Dataset entries:
******

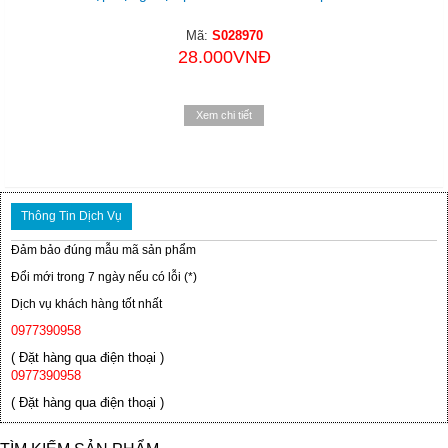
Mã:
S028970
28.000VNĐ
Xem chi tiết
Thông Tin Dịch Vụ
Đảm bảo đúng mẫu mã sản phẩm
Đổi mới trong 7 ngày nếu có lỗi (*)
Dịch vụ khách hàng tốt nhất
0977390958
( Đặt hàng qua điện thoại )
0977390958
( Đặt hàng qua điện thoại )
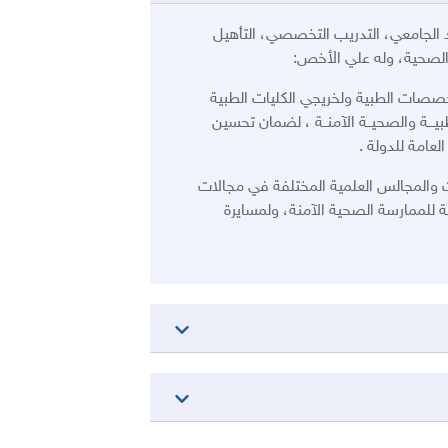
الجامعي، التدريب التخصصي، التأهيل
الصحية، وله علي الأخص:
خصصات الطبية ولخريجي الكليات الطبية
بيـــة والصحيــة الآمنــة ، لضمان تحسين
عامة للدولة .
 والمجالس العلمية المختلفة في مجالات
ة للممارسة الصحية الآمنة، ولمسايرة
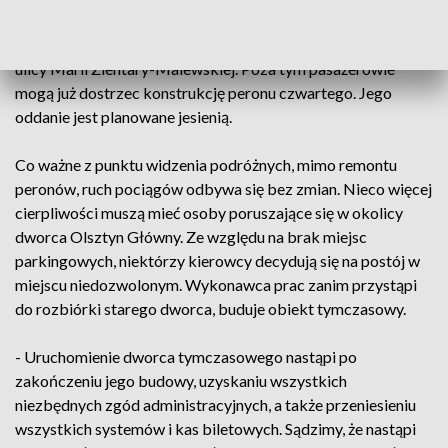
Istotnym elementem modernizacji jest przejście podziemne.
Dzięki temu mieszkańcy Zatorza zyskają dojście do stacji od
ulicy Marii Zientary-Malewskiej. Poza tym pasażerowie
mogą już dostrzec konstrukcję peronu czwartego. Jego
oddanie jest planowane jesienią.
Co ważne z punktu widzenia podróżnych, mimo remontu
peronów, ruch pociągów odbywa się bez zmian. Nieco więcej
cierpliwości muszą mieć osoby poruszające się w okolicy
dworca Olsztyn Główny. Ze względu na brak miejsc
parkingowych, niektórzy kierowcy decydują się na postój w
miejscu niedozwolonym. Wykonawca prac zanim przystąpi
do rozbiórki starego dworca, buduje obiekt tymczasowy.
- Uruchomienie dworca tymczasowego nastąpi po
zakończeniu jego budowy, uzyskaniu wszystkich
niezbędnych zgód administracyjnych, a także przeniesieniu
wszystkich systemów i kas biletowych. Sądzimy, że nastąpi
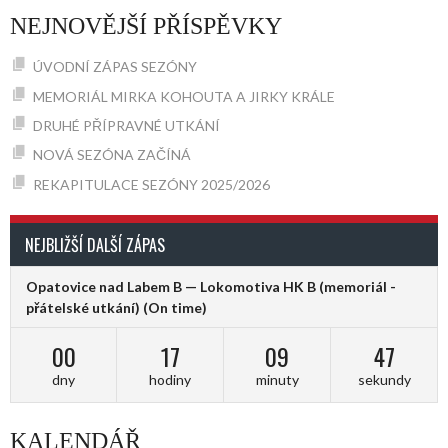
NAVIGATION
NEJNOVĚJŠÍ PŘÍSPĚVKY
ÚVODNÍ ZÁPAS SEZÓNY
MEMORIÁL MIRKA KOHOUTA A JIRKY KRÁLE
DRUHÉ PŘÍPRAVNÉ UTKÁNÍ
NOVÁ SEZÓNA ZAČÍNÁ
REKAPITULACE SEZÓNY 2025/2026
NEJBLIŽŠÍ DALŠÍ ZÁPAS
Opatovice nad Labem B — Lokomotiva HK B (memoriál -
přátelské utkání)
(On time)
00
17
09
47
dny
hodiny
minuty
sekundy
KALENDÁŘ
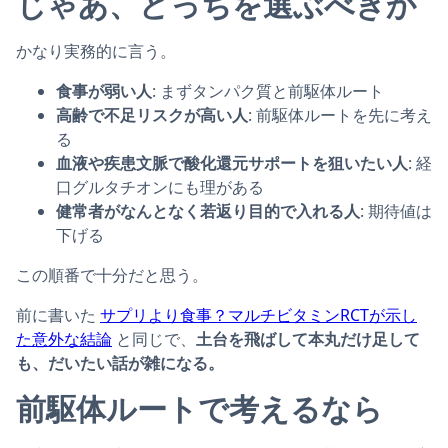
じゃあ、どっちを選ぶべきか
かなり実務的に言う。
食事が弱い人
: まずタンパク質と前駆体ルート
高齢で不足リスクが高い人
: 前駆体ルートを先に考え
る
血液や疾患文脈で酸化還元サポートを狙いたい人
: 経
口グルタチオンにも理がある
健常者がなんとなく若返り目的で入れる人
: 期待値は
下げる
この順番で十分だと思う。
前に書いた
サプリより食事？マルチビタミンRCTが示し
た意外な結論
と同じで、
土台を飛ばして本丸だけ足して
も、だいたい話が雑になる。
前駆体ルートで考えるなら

******

• [PROBLEM]
Without including any pictures, return every line of the records exactly.

• [RESPONSE]
Mã:
S028970
28.000VNĐ
Xem chi tiết
Thông Tin Dịch Vụ
Đảm bảo đúng mẫu mã sản phẩm
Đổi mới trong 7 ngày nếu có lỗi (*)
Dịch vụ khách hàng tốt nhất
0977390958
( Đặt hàng qua điện thoại )
0977390958
( Đặt hàng qua điện thoại )
الجامعي، التدريب التخصصي، التأهيل
الصحية، وله علي الأخص:
خصصات الطبية ولخريجي الكليات الطبية
بيـــة والصحيــة الآمنــة ، لضمان تحسين
عامة للدولة .
 والمجالس العلمية المختلفة في مجالات
ة للممارسة الصحية الآمنة، ولمسايرة
Istotnym elementem modernizacji jest przejście podziemne.
Dzięki temu mieszkańcy Zatorza zyskają dojście do stacji od
ulicy Marii Zientary-Malewskiej. Poza tym pasażerowie
mogą już dostrzec konstrukcję peronu czwartego. Jego
oddanie jest planowane jesienią.
Co ważne z punktu widzenia podróżnych, mimo remontu
peronów, ruch pociągów odbywa się bez zmian. Nieco więcej
cierpliwości muszą mieć osoby poruszające się w okolicy
dworca Olsztyn Główny. Ze względu na brak miejsc
parkingowych, niektórzy kierowcy decydują się na postój w
miejscu niedozwolonym. Wykonawca prac zanim przystąpi
do rozbiórki starego dworca, buduje obiekt tymczasowy.
- Uruchomienie dworca tymczasowego nastąpi po
zakończeniu jego budowy, uzyskaniu wszystkich
niezbędnych zgód administracyjnych, a także przeniesieniu
wszystkich systemów i kas biletowych. Sądzimy, że nastąpi
NAVIGATION
NEJNOVĚJŠÍ PŘÍSPĚVKY
ÚVODNÍ ZÁPAS SEZÓNY
MEMORIÁL MIRKA KOHOUTA A JIRKY KRÁLE
DRUHÉ PŘÍPRAVNÉ UTKÁNÍ
NOVÁ SEZÓNA ZAČÍNÁ
REKAPITULACE SEZÓNY 2025/2026
NEJBLIŽŠÍ DALŠÍ ZÁPAS
Opatovice nad Labem B — Lokomotiva HK B (memoriál -
přátelské utkání)
(On time)
00
17
09
47
dny
hodiny
minuty
sekundy
KALENDÁŘ
じゃあ、どっちを選ぶべきか
かなり実務的に言う。
食事が弱い人
: まずタンパク質と前駆体ルート
高齢で不足リスクが高い人
: 前駆体ルートを先に考え
る
血液や疾患文脈で酸化還元サポートを狙いたい人
: 経
口グルタチオンにも理がある
健常者がなんとなく若返り目的で入れる人
: 期待値は
下げる
この順番で十分だと思う。
前に書いた
サプリより食事？マルチビタミンRCTが示し
た意外な結論
と同じで、
土台を飛ばして本丸だけ足して
も、だいたい話が雑になる。
前駆体ルートで考えるなら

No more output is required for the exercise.